### [DIRECTIVE]
For the entries that follow, report how many lines include the word "none" and add nothing.

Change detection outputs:

********

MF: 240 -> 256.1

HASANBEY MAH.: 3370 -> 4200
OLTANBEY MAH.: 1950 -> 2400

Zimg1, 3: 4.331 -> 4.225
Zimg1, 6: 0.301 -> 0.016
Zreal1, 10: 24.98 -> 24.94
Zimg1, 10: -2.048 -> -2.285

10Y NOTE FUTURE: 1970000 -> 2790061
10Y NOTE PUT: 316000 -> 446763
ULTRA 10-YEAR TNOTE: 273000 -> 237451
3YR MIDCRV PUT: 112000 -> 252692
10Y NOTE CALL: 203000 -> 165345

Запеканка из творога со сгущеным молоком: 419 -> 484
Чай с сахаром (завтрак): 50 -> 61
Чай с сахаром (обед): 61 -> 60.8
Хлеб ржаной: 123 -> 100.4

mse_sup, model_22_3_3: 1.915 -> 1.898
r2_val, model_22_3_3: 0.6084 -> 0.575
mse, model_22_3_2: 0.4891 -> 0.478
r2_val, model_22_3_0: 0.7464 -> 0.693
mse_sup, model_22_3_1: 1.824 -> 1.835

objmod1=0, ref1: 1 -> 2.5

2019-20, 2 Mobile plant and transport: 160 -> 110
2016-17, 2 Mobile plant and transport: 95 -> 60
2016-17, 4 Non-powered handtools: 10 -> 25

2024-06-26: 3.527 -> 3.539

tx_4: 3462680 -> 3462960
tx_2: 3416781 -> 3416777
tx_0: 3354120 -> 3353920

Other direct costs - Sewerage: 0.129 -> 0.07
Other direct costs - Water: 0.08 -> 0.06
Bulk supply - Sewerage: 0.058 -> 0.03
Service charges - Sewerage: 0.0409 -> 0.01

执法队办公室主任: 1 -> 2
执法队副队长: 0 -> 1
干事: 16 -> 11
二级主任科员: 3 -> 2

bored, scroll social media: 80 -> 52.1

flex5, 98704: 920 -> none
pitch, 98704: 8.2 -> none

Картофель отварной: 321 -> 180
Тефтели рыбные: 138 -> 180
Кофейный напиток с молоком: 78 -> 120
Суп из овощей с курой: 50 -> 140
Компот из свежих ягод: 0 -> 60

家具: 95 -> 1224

********

### [EXERCISE SOLUTION]
2